◆ **YOUR GOAL**
Line by line, please look for the word "lines" in the following records, then copy each line you find it in.

[Stored items]
------------------------
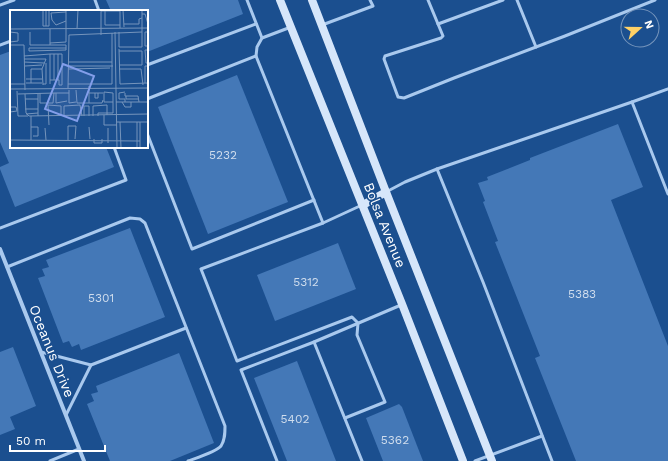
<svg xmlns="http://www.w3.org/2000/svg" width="668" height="461" viewBox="0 0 668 461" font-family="'Work Sans',sans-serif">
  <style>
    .building { fill: #4478b7 }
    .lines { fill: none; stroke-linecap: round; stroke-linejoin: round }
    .lane { stroke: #a9c9ee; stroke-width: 3 }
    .street { stroke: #a9c9ee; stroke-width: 4 }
    .secondary { stroke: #d6e6fa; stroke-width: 8 }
    .labels { text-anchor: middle; stroke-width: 3.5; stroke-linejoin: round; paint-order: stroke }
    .number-label { font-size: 12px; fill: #d0dded }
    .street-label { font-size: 14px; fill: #fff; stroke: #1b4f8f }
    .inset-road { fill: none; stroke: #7695bc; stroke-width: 1 }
    .view { fill: #839eea; fill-opacity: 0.15; stroke: #839eea; stroke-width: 2 }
    .inset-edge { fill: none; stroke: #fff; stroke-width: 2 }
  </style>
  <rect width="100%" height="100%" fill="#1b4f8f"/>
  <g class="building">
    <path d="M106,0H238L243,14L147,52V11H111Z"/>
    <path d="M11,51V147H106L114,167L15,207L0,169V167L9,163L0,142V55Z"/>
    <path d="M237,75L288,202L208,234L158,107Z"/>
    <path d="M618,124L643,187L611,200L668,346V461H576L535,358L540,356L495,242L498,241L483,202L485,201L478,183L488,180L487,177L530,160V158Z"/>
    <path d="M130,228L165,317L81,350L79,344L72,347L69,341L63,343L38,278L45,276L42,269L49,267L46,260Z"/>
    <path d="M338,243L356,289L275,321L257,275Z"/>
    <path d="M13,347L36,406L10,417L15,429L0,435V352Z"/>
    <path d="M179,353L214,443L170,461H110L87,404L94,401L91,394L98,392L96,386Z"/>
    <path d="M297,361L336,461H287L254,378Z"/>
    <path d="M399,404L402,407L423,461H383L366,418Z"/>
  </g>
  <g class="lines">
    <g class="lane">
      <path d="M95,0L99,11"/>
      <path d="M247,0L262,38"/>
      <path d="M428,0L443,36L441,38L385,56L384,59L398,97L404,98L454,78L565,36L655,0"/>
      <path d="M517,0L536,47"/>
      <path d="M0,5L14,0"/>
      <path d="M438,24L503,0"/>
      <path d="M322,25L373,6L370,0"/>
      <path d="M291,27L262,38L257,47L256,56L323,223"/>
      <path d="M0,45L11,41"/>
      <path d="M147,65L256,24"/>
      <path d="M147,99L256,56"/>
      <path d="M632,102L668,194"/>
      <path d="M147,133L192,249L314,200"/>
      <path d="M437,169L483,282L552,461"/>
      <path d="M386,192L405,182L437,169L632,102L668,89"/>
      <path d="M0,228L126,180L114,147"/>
      <path d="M7,267L130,218L140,219L145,223L225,426C225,433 225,440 221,446C216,452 196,458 188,461"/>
      <path d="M314,342L362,461"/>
      <path d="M41,352L91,365L186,328"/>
      <path d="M66,415L91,365"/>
      <path d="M345,418L385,402L357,335L358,323L352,317L237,361L201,269L323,223L362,205"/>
      <path d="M50,461L79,449"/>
      <path d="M277,461L241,370L314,342L401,305"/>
      <path d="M475,461L542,436"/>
    </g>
    <path class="street" d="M0,249L84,461"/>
    <g class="secondary">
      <path d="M280,0L402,304L463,461"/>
      <path d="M312,0L386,192L492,461"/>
      <path d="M363,205L386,192"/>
    </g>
  </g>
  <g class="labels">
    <g class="number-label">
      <text x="223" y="159">5232</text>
      <text x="306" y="286">5312</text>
      <text x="582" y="298">5383</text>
      <text x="101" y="302">5301</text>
      <text x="295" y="423">5402</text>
      <text x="395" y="444">5362</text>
    </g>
    <g class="street-label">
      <text transform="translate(385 225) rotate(68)" y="5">Bolsa Avenue</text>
      <text transform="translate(52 351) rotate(68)" y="5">Oceanus Drive</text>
    </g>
  </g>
  <g transform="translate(10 10)">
    <rect width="138" height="138" fill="#1b4f8f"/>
    <path class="inset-road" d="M33,0V16H39V0M36,0V16M91,0V25M113,0L114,17M91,1H110V18M95,1V15H110M56,2L41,3L42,10L46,15L56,11M132,4H135L138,14M114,14H129V9L132,8M0,19L138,18M40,19V35M67,19L68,0M0,22L8,23V31L0,32M20,22V35H56V40L19,41V38H56M105,22L107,138M109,22V37H132V0M138,22H135V36H138M40,33L56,32V0M0,35H14L15,80M109,39L110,74L138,73M138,40H135L136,53H138M109,41H132V55H109M44,44V70M48,44V70M14,46L40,44M14,49H36L32,59H21V73M14,52L34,53M59,52H102M15,56L32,55M59,56H103M32,59L33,75M59,59L100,58M109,59H131L133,75M16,69H32M40,70H49V75H52V44H40V74M16,73H32M135,73V56H138V73M0,74H15M33,74H36V53M58,74H102V23M79,76V93M58,78L59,25L132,22M0,79L138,78M59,80V93L66,92M66,80L67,93H92L93,90M7,81L8,106H18M30,83V93H43L44,83M45,83H59M46,83V93L57,91M79,83H93M85,83V88H88V83M115,83V86H128L129,92M8,84L45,83M15,84L16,103L19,106L138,104M28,84V106M116,86V89H128M15,89H28M106,92H138M112,92L115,97H121V92M115,92V89H109V83L115,82M0,97H6L7,101L0,102M15,99H28M16,104L28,103M94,105V115H107M97,105V103H103V83L94,82V92H103M21,106V130M54,106V96L70,95L72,106M74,106V96H79V106M83,106V96L97,95V103H88V106M107,112H138M110,112L111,138M127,112V138M130,112V138M39,115L38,95L51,96V106M21,117H28V126H23M79,117L80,129M35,118L36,130M98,118V133M84,129V133H92V129M0,130L130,131M58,130V116H66L65,129"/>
    <path class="view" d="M53,54L84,66L67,111L35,99Z"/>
    <rect width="138" height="138" class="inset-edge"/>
  </g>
  <g transform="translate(640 28) rotate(69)"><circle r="19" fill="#1b4f8f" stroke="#7695bc"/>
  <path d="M0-3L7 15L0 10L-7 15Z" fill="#ffd166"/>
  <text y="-6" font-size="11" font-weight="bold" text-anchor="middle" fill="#ffffff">N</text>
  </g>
  <path d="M10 445v6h95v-6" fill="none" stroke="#ffffff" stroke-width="2"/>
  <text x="16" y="445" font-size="12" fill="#ffffff" stroke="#1b4f8f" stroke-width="3" paint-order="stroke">50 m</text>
</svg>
------------------------
◆ **PROBLEM SOLUTION**
    .lines { fill: none; stroke-linecap: round; stroke-linejoin: round }
  <g class="lines">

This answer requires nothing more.